Het is datgene wat je als ouder liever nooit te horen wil krijgen.
Bij je kind wordt de diagnose kanker gesteld.
Als ouder weet je dat je kind een traject vol behandelingen, controles en opnames moet ondergaan.
Maar hoe beleeft het kind dit eigenlijk allemaal?
Gisteravond op NPO 2Doc heb ik naar de documentaire “Pilotenmasker” gekeken.
De film is deze dagen ook op het IDFA (Internationaal Documentaire Festival Amsterdam) te zien.
Het is een aangrijpende film waarin de regisseur Simonka de Jong acht kankerpatiëntjes in de leeftijd van 3- 6 jaar volgt tijdens hun behandeling in het Prinses Maxima Centrum voor kinderoncologie in Utrecht.
De titel van de documentaire verwijst naar het masker wat in het ziekenhuis veelal gedragen wordt.
De Jong koos er voor Pilotenmasker grotendeels vanuit het perspectief van de kinderen te filmen.
De volwassenen, ouders, artsen en verpleegkundigen, komen maar zijdelings in beeld.
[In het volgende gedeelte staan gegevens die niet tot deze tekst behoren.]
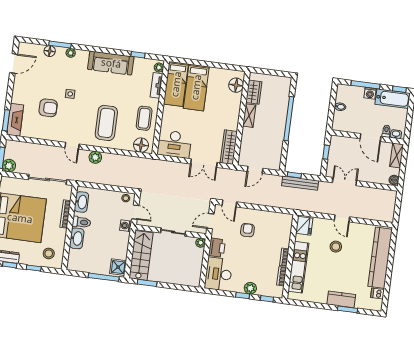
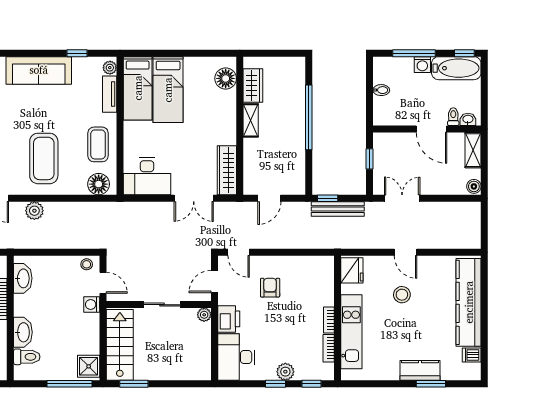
toilet: (82, 222) -> (27, 357), moved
De patiëntjes vervullen de hoofdrol en krijgen ook zelf de camera in handen.
Het is hartverscheurend om te zien hoe de kinderen de behandelingen (moeten) ondergaan.
En ondanks de liefdevolle benadering van ouders en het medische team, voelt de strijd die de kinderen voeren als onrechtvaardig.
De veerkracht en wilskracht die de kinderen laten zien is enorm.
Zij zijn er van overtuigd dat ze uiteindelijk weer beter worden, dat is hun overlevingsmechanisme.
Ze hebben volledig vertrouwen in hun ouders en het medisch team dat hen behandelt en bijstaat.
Helaas is bij niet ieder kind de behandeling even succesvol.
Kleine Owen, een jongetje met een sereen boeddha koppie, verliest de strijd en krijgt van zijn moeder te horen dat niet alle “slechte celletjes” in zijn lichaam weg zijn.
Na 6 weken in een geïsoleerde kamer te hebben gelegen, gaat hij met zijn ouders mee terug naar huis om daar te sterven.
Ik hield er een verdrietig en machteloos-boos gevoel aan over.